- _Exercise instructions_: Reproduce what is written in the records below exactly, and leave out the images.

(Information given begins)

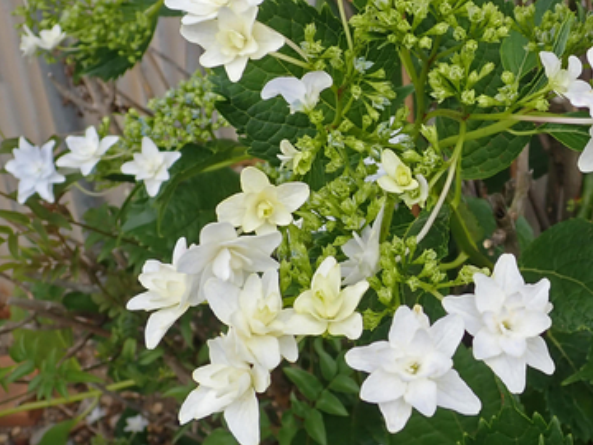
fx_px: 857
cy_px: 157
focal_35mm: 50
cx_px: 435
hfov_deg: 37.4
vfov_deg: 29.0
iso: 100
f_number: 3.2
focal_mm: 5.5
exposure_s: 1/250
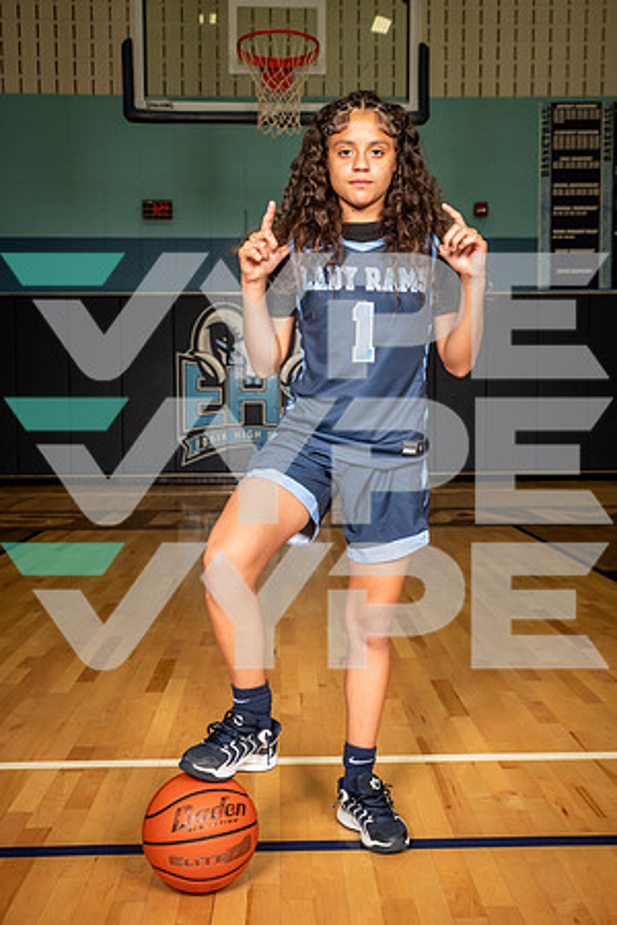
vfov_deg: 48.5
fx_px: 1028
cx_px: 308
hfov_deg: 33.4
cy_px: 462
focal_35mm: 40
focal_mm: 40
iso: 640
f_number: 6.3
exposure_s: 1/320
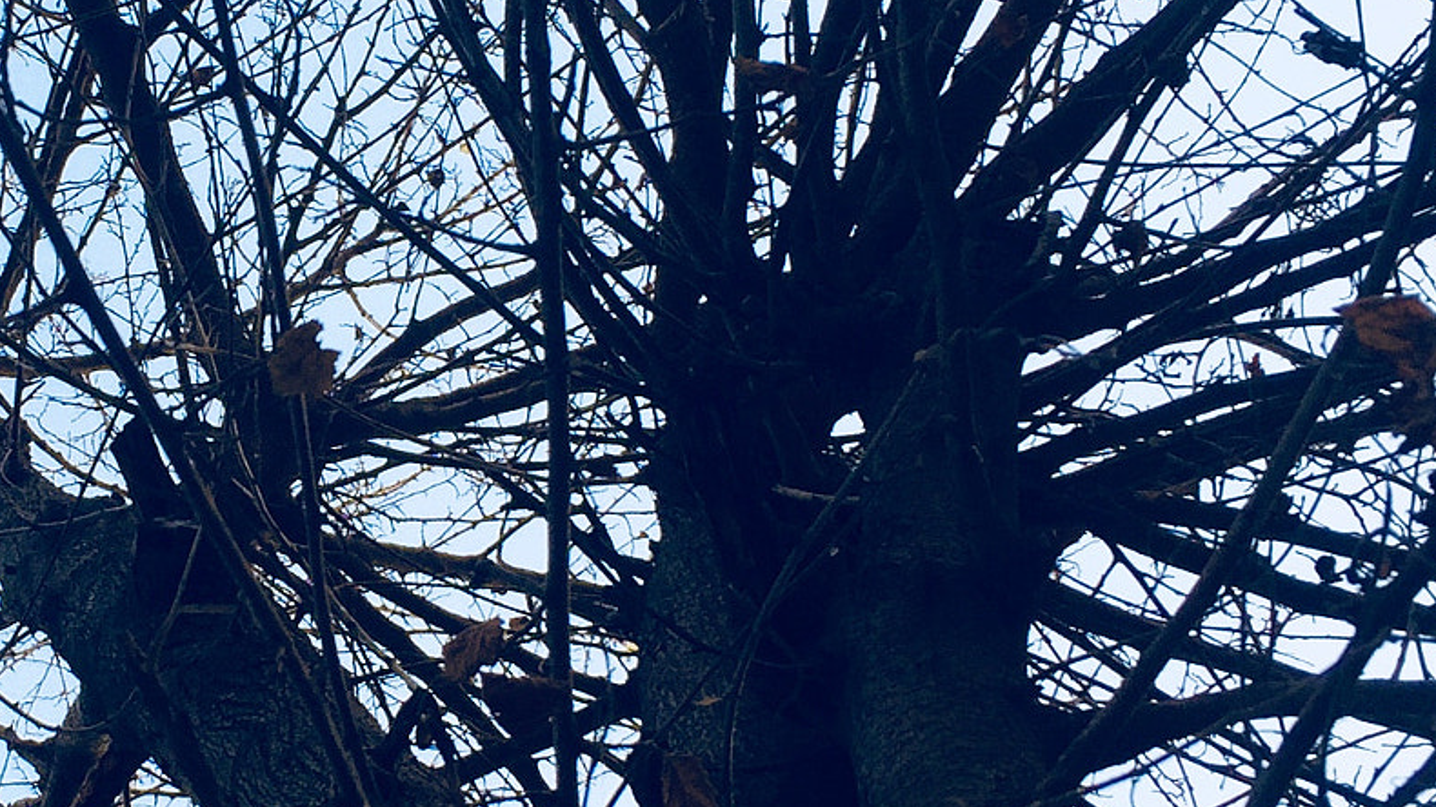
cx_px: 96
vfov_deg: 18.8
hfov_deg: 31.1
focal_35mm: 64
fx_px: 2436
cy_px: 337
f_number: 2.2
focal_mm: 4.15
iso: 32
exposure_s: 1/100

(Information given ends)

- _Output_:
fx_px: 857
cy_px: 157
focal_35mm: 50
cx_px: 435
hfov_deg: 37.4
vfov_deg: 29.0
iso: 100
f_number: 3.2
focal_mm: 5.5
exposure_s: 1/250
vfov_deg: 48.5
fx_px: 1028
cx_px: 308
hfov_deg: 33.4
cy_px: 462
focal_35mm: 40
focal_mm: 40
iso: 640
f_number: 6.3
exposure_s: 1/320
cx_px: 96
vfov_deg: 18.8
hfov_deg: 31.1
focal_35mm: 64
fx_px: 2436
cy_px: 337
f_number: 2.2
focal_mm: 4.15
iso: 32
exposure_s: 1/100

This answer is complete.